# Unexpected but loved nonetheless! (Pic heavy)



## kkmarie (May 27, 2012)

Well recently a friend of the family got 2 male rats from some local pet store where they live. They haven't had them long at all and I just found out that something happened and now they have to move or something like that, and right after getting the 2 boys, can no longer keep them. They were going to return them to the petstore, but after hearing about how dirty the cages were kept , as well as how so many rats were kept in small aquariums, I couldn't let them go back there and offered to take them. So now I have these 2 precious boys, which to me seem pretty young....maybe 4 or 5 weeks. Definitely smaller than my other boys were when I got them.

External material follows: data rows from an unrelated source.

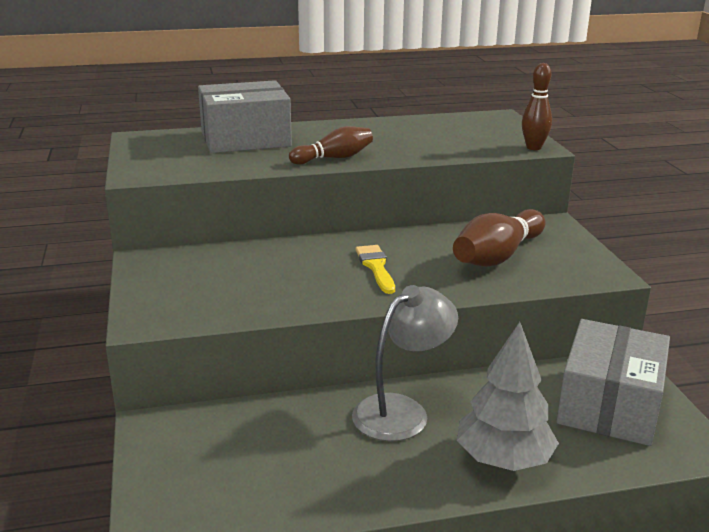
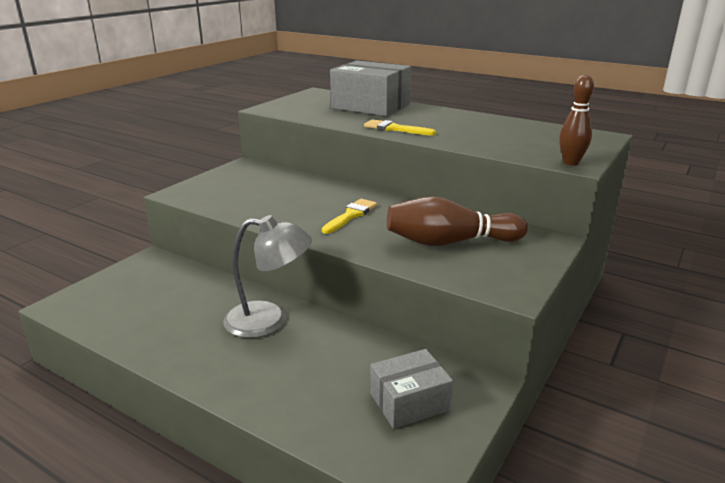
camera: 45 degrees right, 0 degrees up
brown bowling pin [289,126,373,165] -> yellow brush [364,119,436,136]
grey tree [457,322,559,471] -> none
grey box [556,319,670,446] -> grey box [370,349,453,429], size x0.60

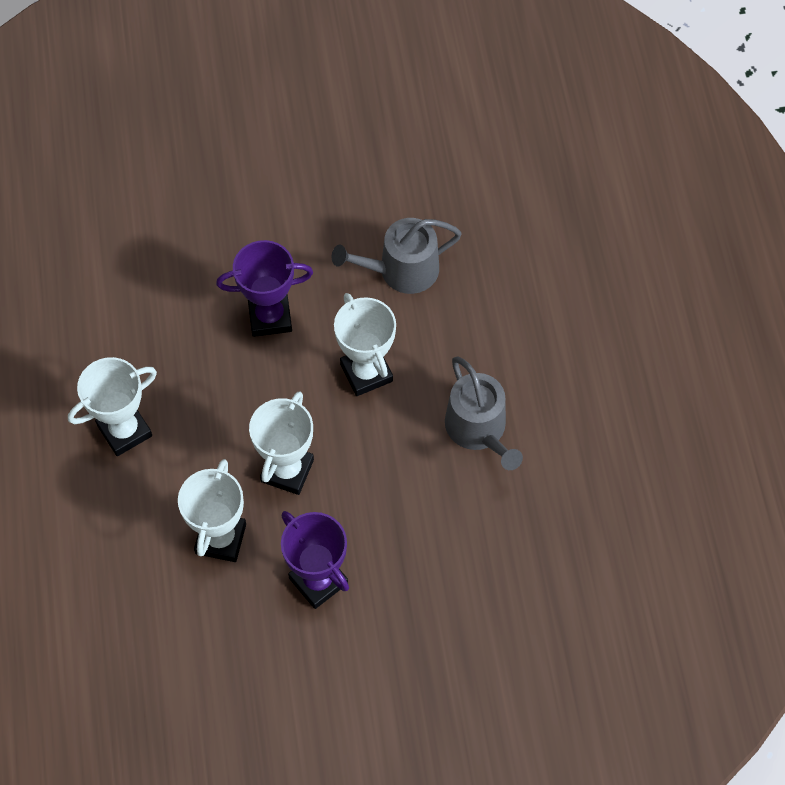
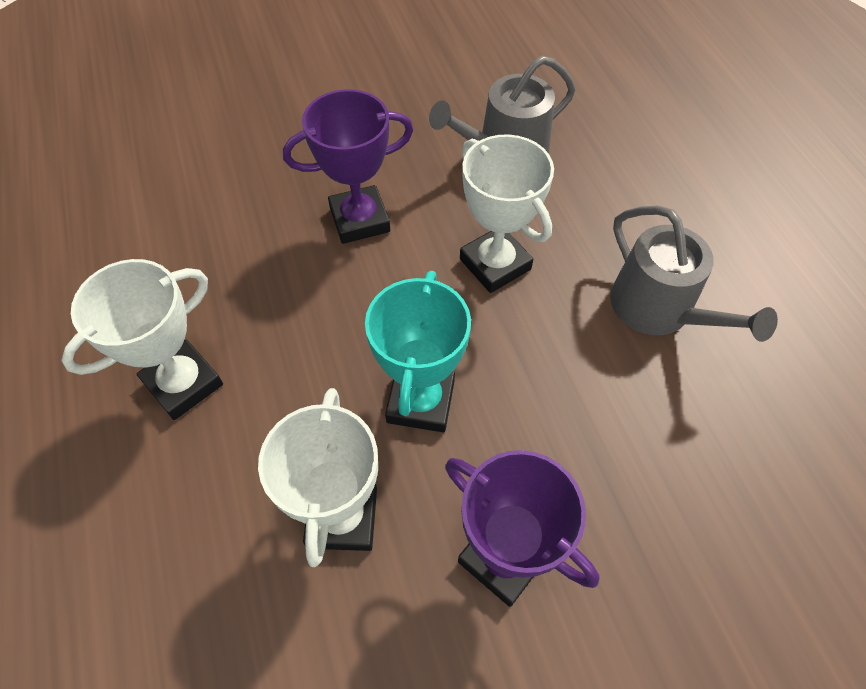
camera: 10 degrees left, 5 degrees down
white trophy [249,391,314,495] -> turquoise trophy [365,271,471,432]

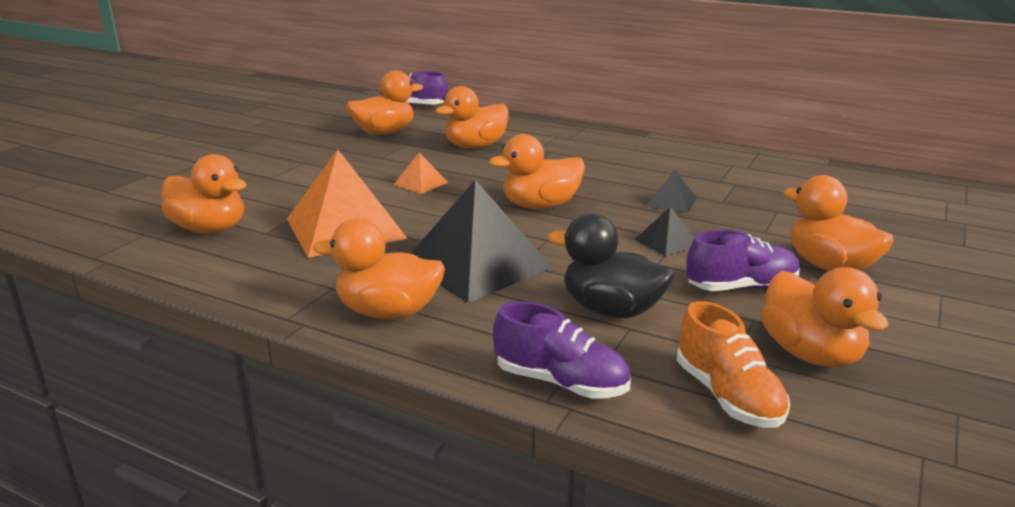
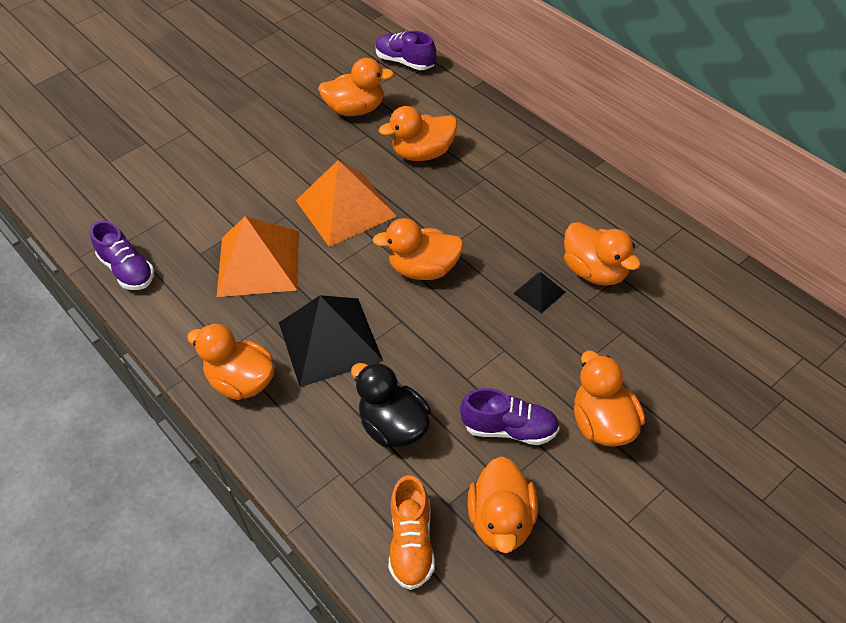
camera: 25 degrees right, 25 degrees up
orange duck [162,154,247,233] -> orange duck moved to [564,222,641,286]
orange pyramid [394,152,448,194] -> orange pyramid [296,160,397,247], size x2.22
purple shoe [493,302,631,399] -> purple shoe moved to [90,220,154,290]
black pyramid [634,207,694,257] -> none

Here they are! I think I am going to call them Ben (Benny) and Jerry 











Benny peeking over his brother 









Benny




















Little Benny










Jerry wondering what the camera is









Jerry


























Ben


----------



## brittbritt (May 13, 2012)

They are too precious for sure.


----------



## neverdrella (May 30, 2012)

so adorable! cute names too


----------



## kriminologie (Mar 16, 2012)

They look just like two of my own! So cute.


----------



## binkyhoo (Sep 28, 2008)

Awesome names. Nice. Love a rat! Or Two!


----------



## Maiden (Mar 9, 2012)

This one was tooo easy.







My boys were also a matter of luck. Hurry for random rats!


----------



## kkmarie (May 27, 2012)

Lol! too funny  and thanks everyone... I'm so happy that they are fitting right in with my 2 older boys  Who as of this moment are out for free time, yet all they want to do is chase toes and dive into ears lol


----------



## heartrats (Jun 16, 2012)

They're super cute. Love their names


----------



## kkmarie (May 27, 2012)

Chilling in their tunnel


----------



## kerrisaysque (Jun 16, 2012)

Oh my goodness they're so small! I love the names.


----------



## DustyRat (Jul 9, 2012)

The powder colored ratty is adorable.


----------